Pretty much everything is black – feathers, skin, beaks, tongue, and even their bones, meat, and organs! The only thing NOT black is their eggs, which are a rather normal creamish-white.
A mulberry or reddish pigmentation in their comb or wattles is considered a flaw and it is increasingly difficult to find well-bred Ayam Cemanis due to their jump in popularity.
This HUGE breed is known for its size and you may have even run across videos of what appears to be an unusually massive, fluffy rooster squeezing out of a coop.
That rooster was a Brahma! They normally reach around 12 pounds while the hens average nearly 10 pounds.
Other than their size, they’re known for being decent egg layers, particularly over winter. They’re quite hardy but need to be kept dry because of their feathered legs and feet.

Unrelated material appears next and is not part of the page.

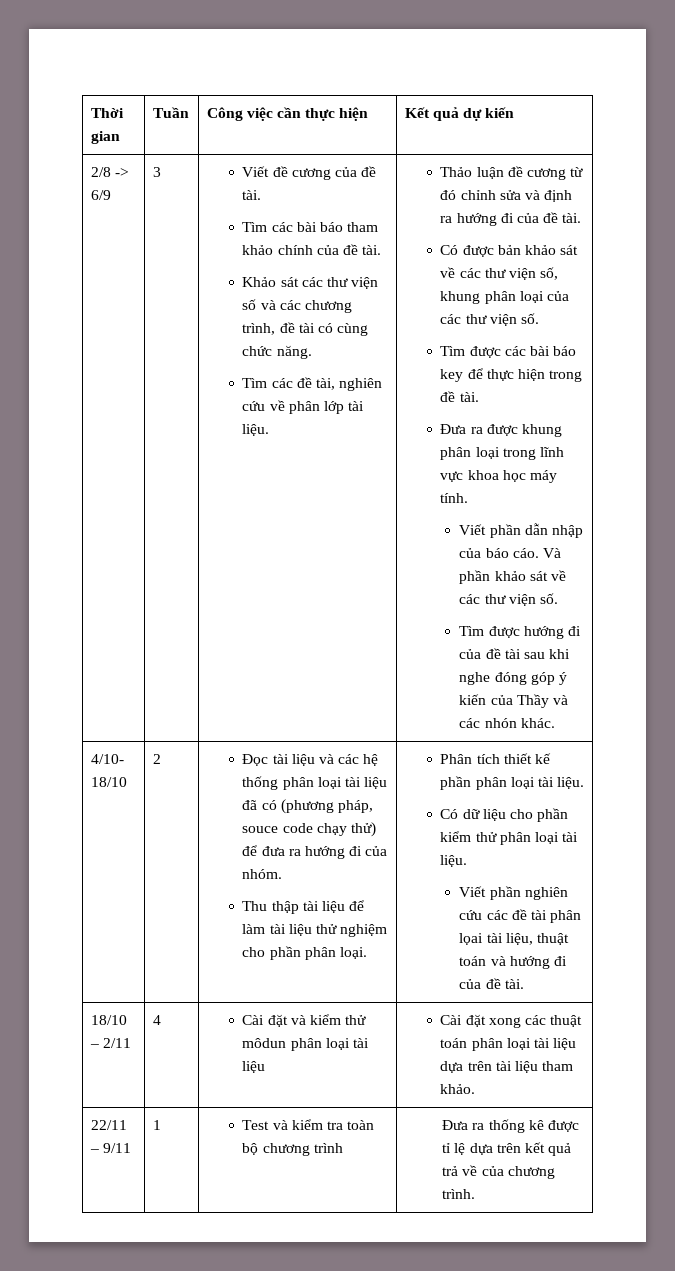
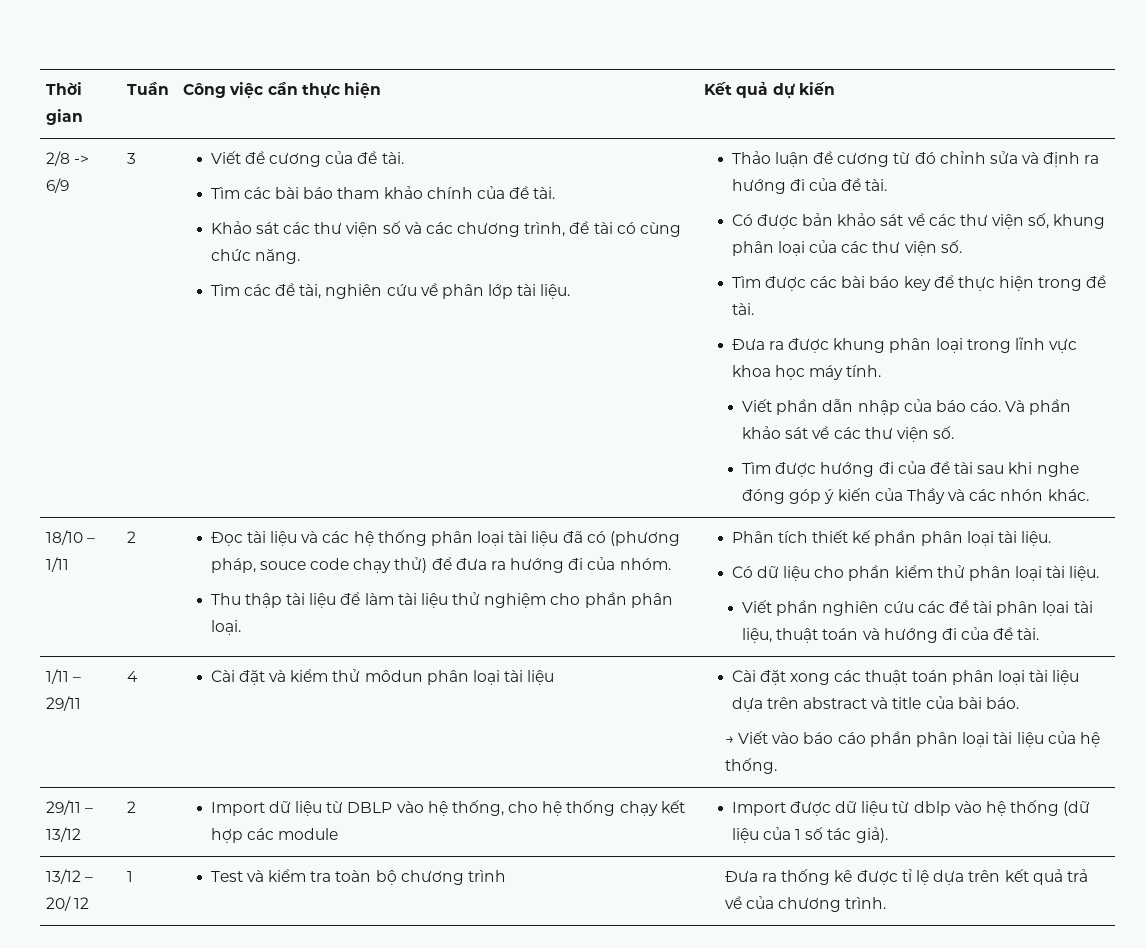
[90,754,124,764] [90,777,127,787] 4/10- 18/10 -> [46,530,96,545] [46,557,70,572] 18/10 – 1/11
[90,1015,127,1025] [89,1038,131,1048] 18/10 – 2/11 -> [46,669,82,684] [46,696,82,711] 1/11 – 29/11
[495,1061,574,1073] [440,1084,476,1094] [90,1120,127,1130] [89,1143,131,1153] tài liệu tham khảo. // 22/11 – 9/11 -> [802,696,1019,709] [724,731,1100,747] [724,758,777,774] [46,800,94,815] [46,827,82,842] [127,801,137,813] [210,800,685,816] [210,828,338,843] [731,800,1091,816] [731,827,888,843] [46,869,94,884] [46,896,90,911] abstract và title của bài báo. // → Viết vào báo cáo phần phân loại tài liệu của hệ thống. // 29/11 – 13/12 | 2 | Import dữ liệu từ DBLP vào hệ thống, cho hệ thống chạy kết hợp các module | Import được dữ liệu từ dblp vào hệ thống (dữ liệu của 1 số tác giả). // 13/12 – 20/ 12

They have also been an important meat breed for a long time and could still be an asset to anyone with a homestead that also wants to feed their family.
Ornamental Chicken Breeds Conclusion
Whether you just want to add something fun to your coop or you want to start a whole flock, you get to decide which you would enjoy the most!
You might be drawn to the Ayam Cemani’s solid black appearance, the Silkie’s furry feathers, or even the Phoenix’s long tail.
You may choose to raise some Cochins to hatch your turkey eggs, or maybe opt for the Houdan so you can have a funky egg layer.
Whatever you chose you’ll definitely get some questions from friends and neighbors!